Marmarelis: I’m very excited about this award. To be able to have additional research funding helps in a number of ways. We have several projects ongoing that need additional support. In particular, I run a large database of patients with EGFR, ALK, and ROS1 alterations collected across 12 sites in North America. Maintaining and cleaning up that database requires a lot of expertise and work. So being able to fund those positions and this important work really helps both to advance the field but also to inform future clinical trials and trial design.
What do you see at the horizon for lung cancer therapy? What are the next developments in immunotherapy?
Langer: I think one of the new and exciting therapeutic strategies are antibody drug conjugates (ADCs), where monoclonal antibodies that target a specific antigen on cancer cells can become the delivery system of a toxic payload. It’s a therapeutic “smart bomb,” a targeted missile that, at least in theory, goes straight to the cancer. For example, with trastuzumab deruxtecan, a prototypical ADC, we are now seeing better response rates than we had observed previously with chemotherapy in lung cancer patients with HER2 mutation. The median progression-free and overall survival seem to be better than what we could have achieved historically, so it is a breakthrough. That’s only one of the next waves of therapeutic research. The other very important wave includes new combinatorial strategies with standard checkpoint inhibitors (CPIs). We have at least five CPIs now approved in thoracic oncology, and I think the strategy, at least for the next five to 10 years, will be to figure out how best to deploy those immunotherapy drugs and how best to combine them with other approaches to manipulate or kickstart the immune system. There’s a lot of hope that various monoclonal antibody combinations, adding vaccines and other immunotherapeutic strategies, will make a major difference in clinical outcomes. Exporting these advances to patients with early-stage disease who have undergone curative resection and to those undergoing definitive chemo-radiation for locally advanced NSCLC holds the promise for the next incremental benefit in thoracic oncology.

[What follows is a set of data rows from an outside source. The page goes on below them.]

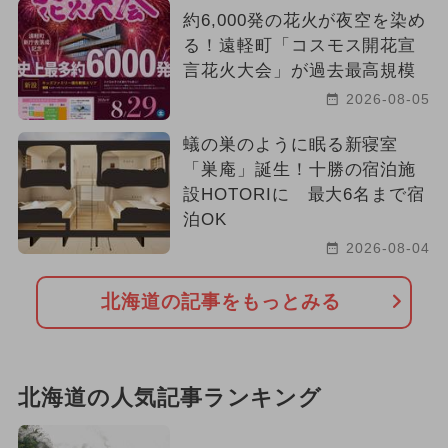
約6,000発の花火が夜空を染め
る！遠軽町「コスモス開花宣
言花火大会」が過去最高規模
2026-08-05
蟻の巣のように眠る新寝室
「巣庵」誕生！十勝の宿泊施
設HOTORIに 最大6名まで宿
泊OK
2026-08-04
北海道の記事をもっとみる
北海道の人気記事ランキング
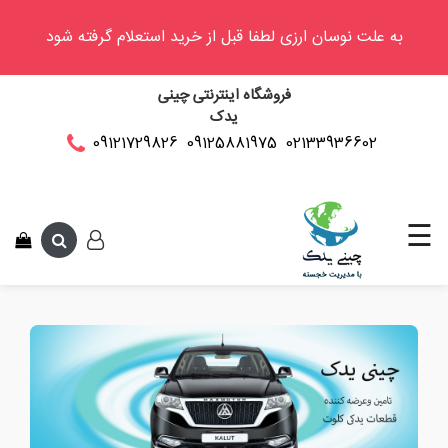
به علت نوسان ارزی لطفا قبل از خرید استعلام گرفته شود
وینگل
فروشگاه اینترنتی چینی
فوتون
یدک
کلوت
02133936602
09125881975
09121729826
این متن جهت 
کی
ام
سی
☰
کاپرا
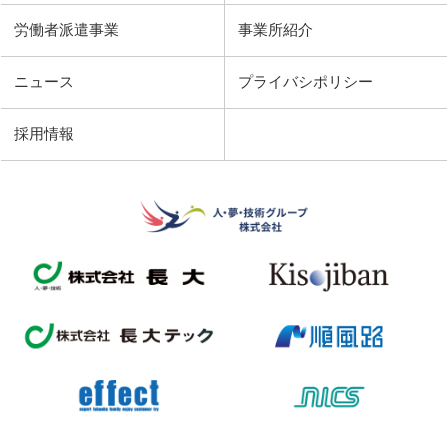
労働者派遣事業
事業所紹介
ニュース
プライバシポリシー
採用情報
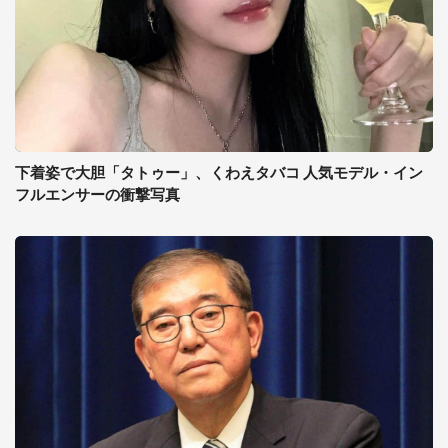
下着姿で大胆「タトゥー」、くわえタバコ 人気モデル・イン
フルエンサーの衝撃写真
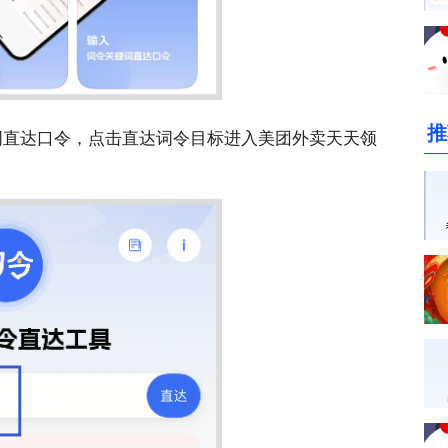
推
词直达口令，点击直达词令目标进入美团外卖天天领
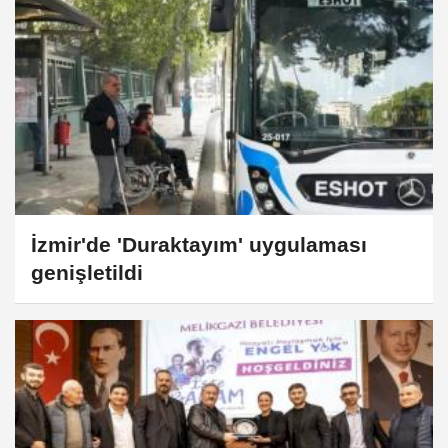
İzmir'de 'Duraktayım' uygulaması
genişletildi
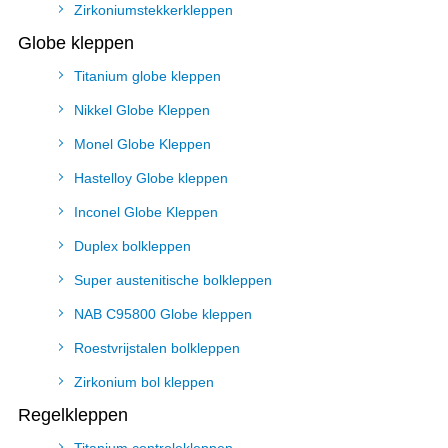
Zirkoniumstekkerkleppen
Globe kleppen
Titanium globe kleppen
Nikkel Globe Kleppen
Monel Globe Kleppen
Hastelloy Globe kleppen
Inconel Globe Kleppen
Duplex bolkleppen
Super austenitische bolkleppen
NAB C95800 Globe kleppen
Roestvrijstalen bolkleppen
Zirkonium bol kleppen
Regelkleppen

Marmarelis: I think we’re identifying that lung cancer is not just one disease, but many diseases that are characterized both by their molecular subtypes and the amount of immune regulation within the tumor microenvironment. I think we’re getting better at tailoring treatment to molecular subtypes, but we’re not quite able to tailor treatment to the level of activity of the immune system surrounding the tumor. I think the next phase will be to use those two characterizations in order to deliver more personalized care to patients with lung cancer.